[Information Boundary: Start]
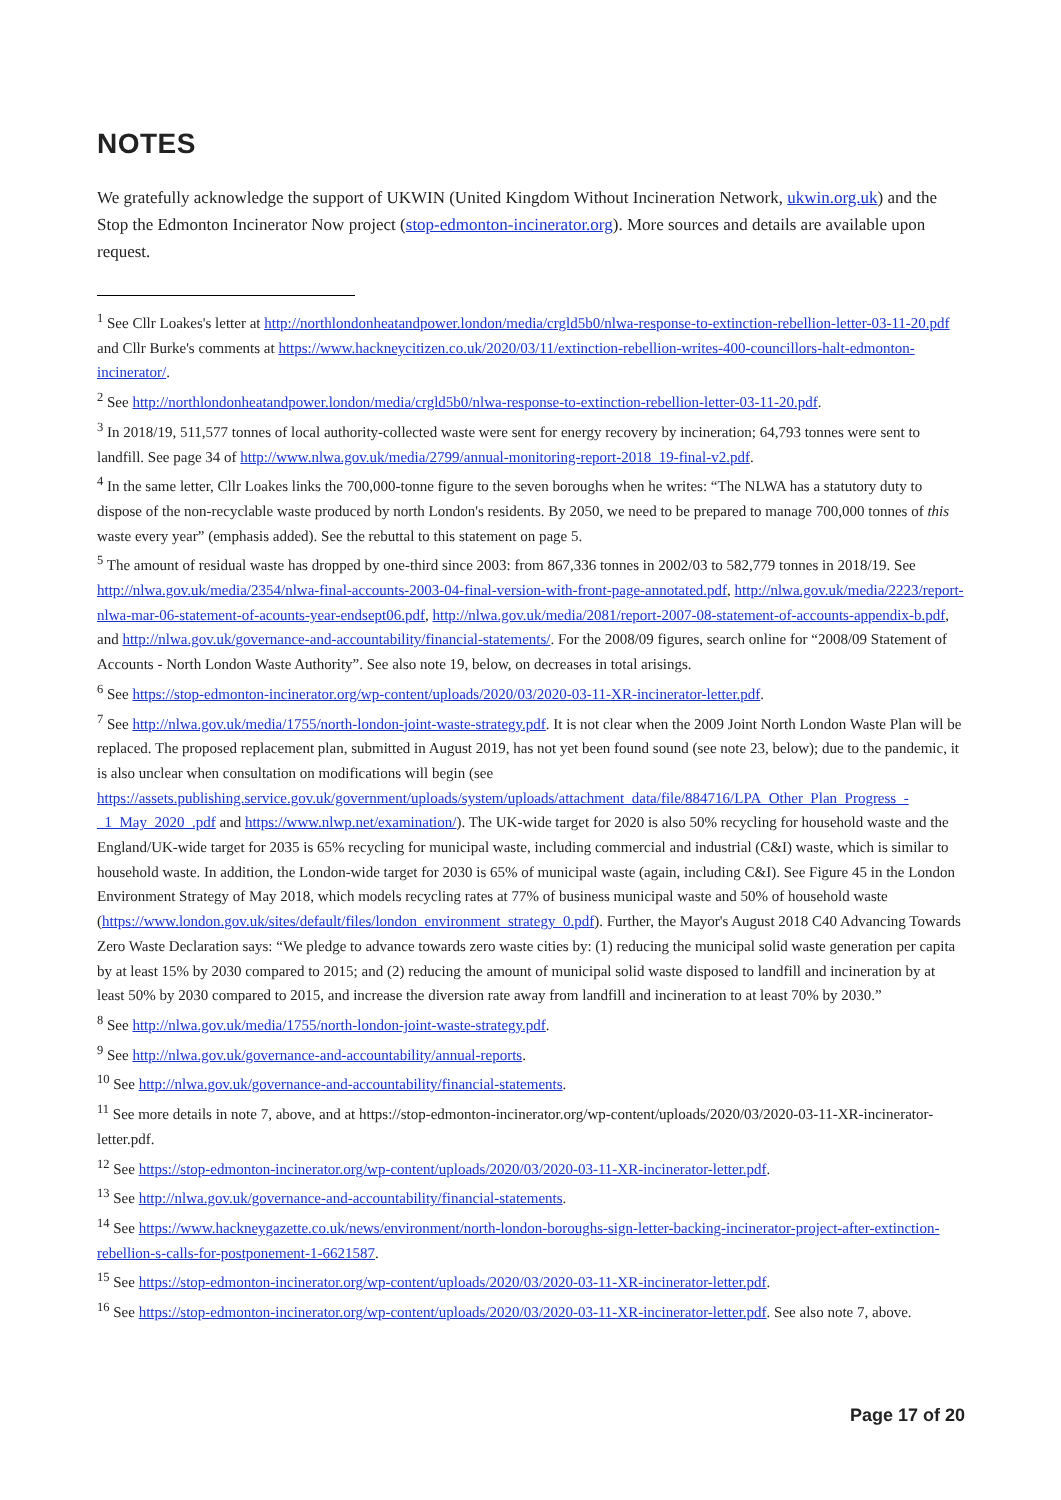NOTES
We gratefully acknowledge the support of UKWIN (United Kingdom Without Incineration Network, ukwin.org.uk) and the Stop the Edmonton Incinerator Now project (stop-edmonton-incinerator.org). More sources and details are available upon request.
<sup>1</sup> See Cllr Loakes's letter at http://northlondonheatandpower.london/media/crgld5b0/nlwa-response-to-extinction-rebellion-letter-03-11-20.pdf and Cllr Burke's comments at https://www.hackneycitizen.co.uk/2020/03/11/extinction-rebellion-writes-400-councillors-halt-edmonton-incinerator/.
<sup>2</sup> See http://northlondonheatandpower.london/media/crgld5b0/nlwa-response-to-extinction-rebellion-letter-03-11-20.pdf.
<sup>3</sup> In 2018/19, 511,577 tonnes of local authority-collected waste were sent for energy recovery by incineration; 64,793 tonnes were sent to landfill. See page 34 of http://www.nlwa.gov.uk/media/2799/annual-monitoring-report-2018_19-final-v2.pdf.
<sup>4</sup> In the same letter, Cllr Loakes links the 700,000-tonne figure to the seven boroughs when he writes: “The NLWA has a statutory duty to dispose of the non-recyclable waste produced by north London's residents. By 2050, we need to be prepared to manage 700,000 tonnes of this waste every year” (emphasis added). See the rebuttal to this statement on page 5.
<sup>5</sup> The amount of residual waste has dropped by one-third since 2003: from 867,336 tonnes in 2002/03 to 582,779 tonnes in 2018/19. See http://nlwa.gov.uk/media/2354/nlwa-final-accounts-2003-04-final-version-with-front-page-annotated.pdf, http://nlwa.gov.uk/media/2223/report-nlwa-mar-06-statement-of-acounts-year-endsept06.pdf, http://nlwa.gov.uk/media/2081/report-2007-08-statement-of-accounts-appendix-b.pdf, and http://nlwa.gov.uk/governance-and-accountability/financial-statements/. For the 2008/09 figures, search online for “2008/09 Statement of Accounts - North London Waste Authority”. See also note 19, below, on decreases in total arisings.
<sup>6</sup> See https://stop-edmonton-incinerator.org/wp-content/uploads/2020/03/2020-03-11-XR-incinerator-letter.pdf.
<sup>7</sup> See http://nlwa.gov.uk/media/1755/north-london-joint-waste-strategy.pdf. It is not clear when the 2009 Joint North London Waste Plan will be replaced. The proposed replacement plan, submitted in August 2019, has not yet been found sound (see note 23, below); due to the pandemic, it is also unclear when consultation on modifications will begin (see https://assets.publishing.service.gov.uk/government/uploads/system/uploads/attachment_data/file/884716/LPA_Other_Plan_Progress_-_1_May_2020_.pdf and https://www.nlwp.net/examination/). The UK-wide target for 2020 is also 50% recycling for household waste and the England/UK-wide target for 2035 is 65% recycling for municipal waste, including commercial and industrial (C&I) waste, which is similar to household waste. In addition, the London-wide target for 2030 is 65% of municipal waste (again, including C&I). See Figure 45 in the London Environment Strategy of May 2018, which models recycling rates at 77% of business municipal waste and 50% of household waste (https://www.london.gov.uk/sites/default/files/london_environment_strategy_0.pdf). Further, the Mayor's August 2018 C40 Advancing Towards Zero Waste Declaration says: “We pledge to advance towards zero waste cities by: (1) reducing the municipal solid waste generation per capita by at least 15% by 2030 compared to 2015; and (2) reducing the amount of municipal solid waste disposed to landfill and incineration by at least 50% by 2030 compared to 2015, and increase the diversion rate away from landfill and incineration to at least 70% by 2030.”
<sup>8</sup> See http://nlwa.gov.uk/media/1755/north-london-joint-waste-strategy.pdf.
<sup>9</sup> See http://nlwa.gov.uk/governance-and-accountability/annual-reports.
<sup>10</sup> See http://nlwa.gov.uk/governance-and-accountability/financial-statements.
<sup>11</sup> See more details in note 7, above, and at https://stop-edmonton-incinerator.org/wp-content/uploads/2020/03/2020-03-11-XR-incinerator-letter.pdf.
<sup>12</sup> See https://stop-edmonton-incinerator.org/wp-content/uploads/2020/03/2020-03-11-XR-incinerator-letter.pdf.
<sup>13</sup> See http://nlwa.gov.uk/governance-and-accountability/financial-statements.
<sup>14</sup> See https://www.hackneygazette.co.uk/news/environment/north-london-boroughs-sign-letter-backing-incinerator-project-after-extinction-rebellion-s-calls-for-postponement-1-6621587.
<sup>15</sup> See https://stop-edmonton-incinerator.org/wp-content/uploads/2020/03/2020-03-11-XR-incinerator-letter.pdf.
<sup>16</sup> See https://stop-edmonton-incinerator.org/wp-content/uploads/2020/03/2020-03-11-XR-incinerator-letter.pdf. See also note 7, above.
Page 17 of 20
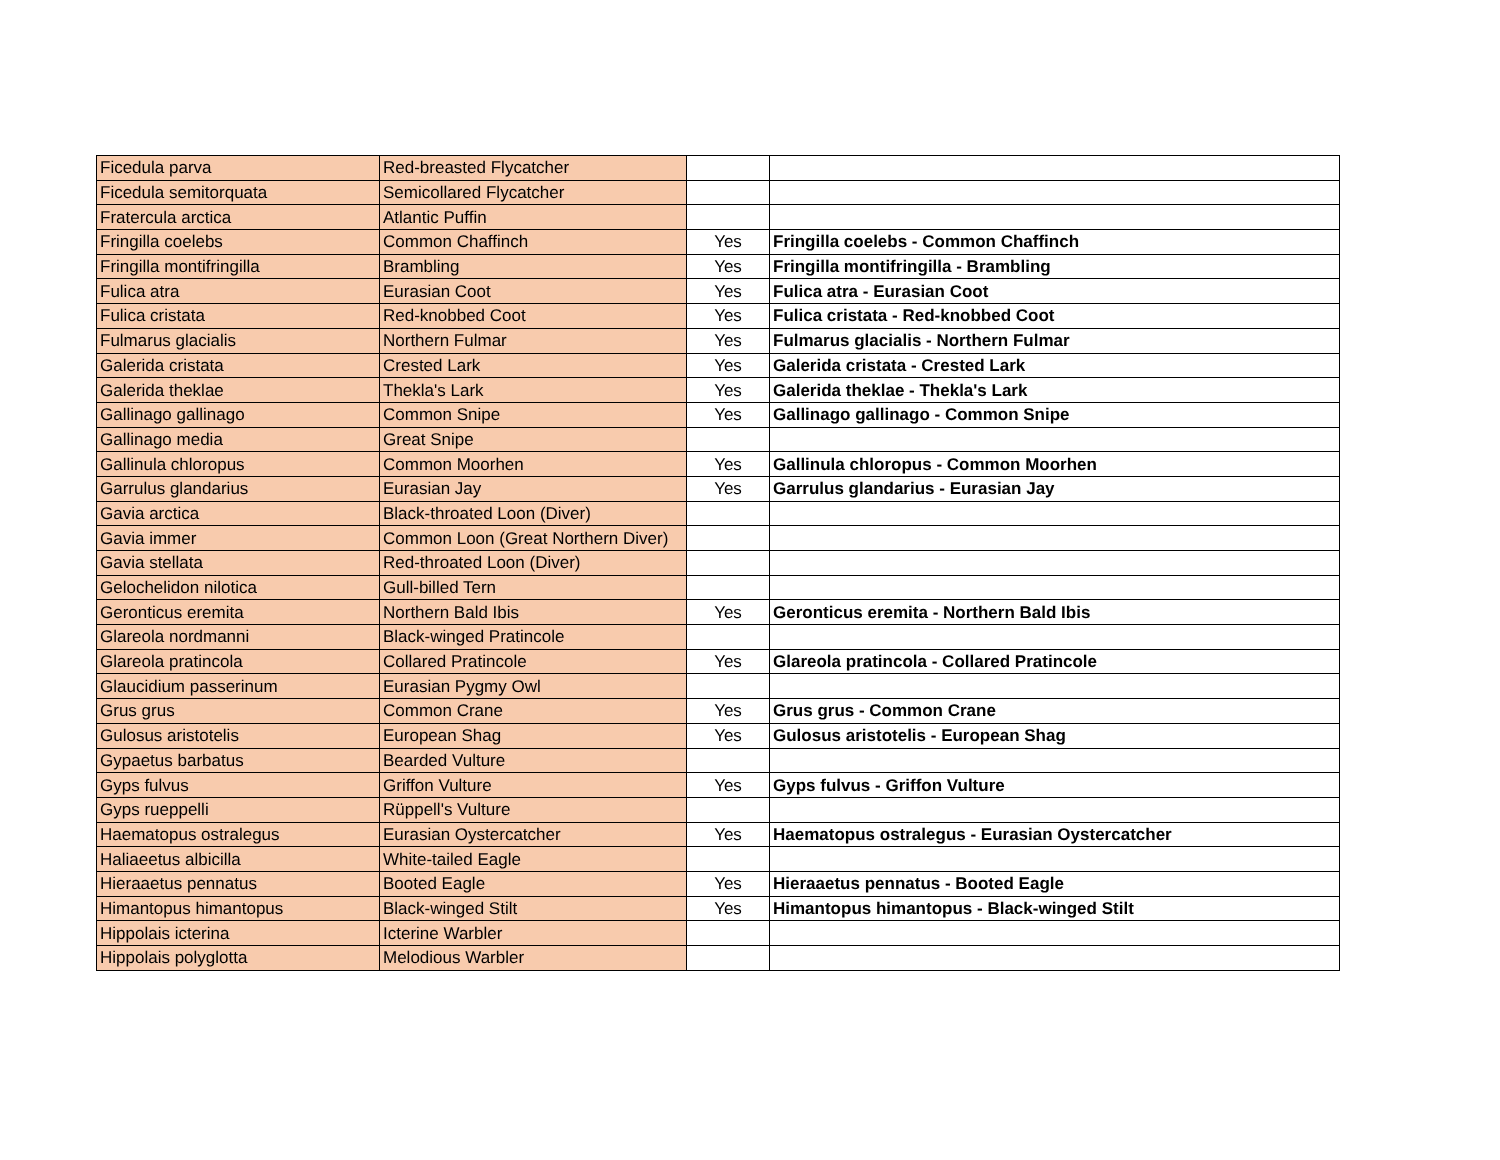| Ficedula parva | Red-breasted Flycatcher | | |
| Ficedula semitorquata | Semicollared Flycatcher | | |
| Fratercula arctica | Atlantic Puffin | | |
| Fringilla coelebs | Common Chaffinch | Yes | Fringilla coelebs - Common Chaffinch |
| Fringilla montifringilla | Brambling | Yes | Fringilla montifringilla - Brambling |
| Fulica atra | Eurasian Coot | Yes | Fulica atra - Eurasian Coot |
| Fulica cristata | Red-knobbed Coot | Yes | Fulica cristata - Red-knobbed Coot |
| Fulmarus glacialis | Northern Fulmar | Yes | Fulmarus glacialis - Northern Fulmar |
| Galerida cristata | Crested Lark | Yes | Galerida cristata - Crested Lark |
| Galerida theklae | Thekla's Lark | Yes | Galerida theklae - Thekla's Lark |
| Gallinago gallinago | Common Snipe | Yes | Gallinago gallinago - Common Snipe |
| Gallinago media | Great Snipe | | |
| Gallinula chloropus | Common Moorhen | Yes | Gallinula chloropus - Common Moorhen |
| Garrulus glandarius | Eurasian Jay | Yes | Garrulus glandarius - Eurasian Jay |
| Gavia arctica | Black-throated Loon (Diver) | | |
| Gavia immer | Common Loon (Great Northern Diver) | | |
| Gavia stellata | Red-throated Loon (Diver) | | |
| Gelochelidon nilotica | Gull-billed Tern | | |
| Geronticus eremita | Northern Bald Ibis | Yes | Geronticus eremita - Northern Bald Ibis |
| Glareola nordmanni | Black-winged Pratincole | | |
| Glareola pratincola | Collared Pratincole | Yes | Glareola pratincola - Collared Pratincole |
| Glaucidium passerinum | Eurasian Pygmy Owl | | |
| Grus grus | Common Crane | Yes | Grus grus - Common Crane |
| Gulosus aristotelis | European Shag | Yes | Gulosus aristotelis - European Shag |
| Gypaetus barbatus | Bearded Vulture | | |
| Gyps fulvus | Griffon Vulture | Yes | Gyps fulvus - Griffon Vulture |
| Gyps rueppelli | Rüppell's Vulture | | |
| Haematopus ostralegus | Eurasian Oystercatcher | Yes | Haematopus ostralegus - Eurasian Oystercatcher |
| Haliaeetus albicilla | White-tailed Eagle | | |
| Hieraaetus pennatus | Booted Eagle | Yes | Hieraaetus pennatus - Booted Eagle |
| Himantopus himantopus | Black-winged Stilt | Yes | Himantopus himantopus - Black-winged Stilt |
| Hippolais icterina | Icterine Warbler | | |
| Hippolais polyglotta | Melodious Warbler | | |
[Information Boundary: End]
_Activity_.
Looking at the entries above, copy out every line in which "Hippolais" occurs.

_Response area_.
| Hippolais icterina | Icterine Warbler | | |
| Hippolais polyglotta | Melodious Warbler | | |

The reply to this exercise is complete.